New study gives hope on autism

Cathy O'Leary, Medical Editor, The West Australian

A leading WA autism researcher says a new US study has added weight to a theory linking autism to gut problems that could be treated.

Scientists have found a link between mice with gastrointestinal problems caused by changes in bacteria in the gut and autism-type behaviour.

Their results, published in the medical journal Cell, also found that giving affected mice so-called good gut bacteria helped problems such as anxiety-like behaviour disappear.

Researchers from the California Institute of Technology said several studies had shown that bacteria known as microbiota could affect social and emotional behaviour, including anxiety.

Their findings linked some symptoms of autism to the gut and suggested that probiotics might help treat them.

Clinical trials were now needed to verify the effects found in mice.

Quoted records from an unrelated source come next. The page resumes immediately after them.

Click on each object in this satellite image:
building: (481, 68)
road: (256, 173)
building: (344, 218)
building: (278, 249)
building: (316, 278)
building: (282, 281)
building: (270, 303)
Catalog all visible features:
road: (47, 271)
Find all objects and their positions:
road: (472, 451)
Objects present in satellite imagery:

"These findings identify a potential probiotic therapy for gastrointestinal and behavioural symptoms in human disorders, including autism," the researchers concluded.

They said it was also thought that mice whose mothers suffered from infection or inflammation during pregnancy were at greater risk of developing behaviour similar to those seen in people with autism.

Professor Andrew Whitehouse, head of the Telethon Institute for Child Health Research's Developmental Disorders Research Group, said the link between maternal inflammation and autism - and between gut problems and autism - had long been suspected but the study had started to put pieces of the puzzle together.

"Importantly, when the researchers gave the offspring an oral dose of normal bacteria, or the bacteria that a normal gut usually contains, the behavioural symptoms of autism disappeared," he said.

"This is an exciting study that provides preliminary evidence for a potential causal pathway that has long been suspected."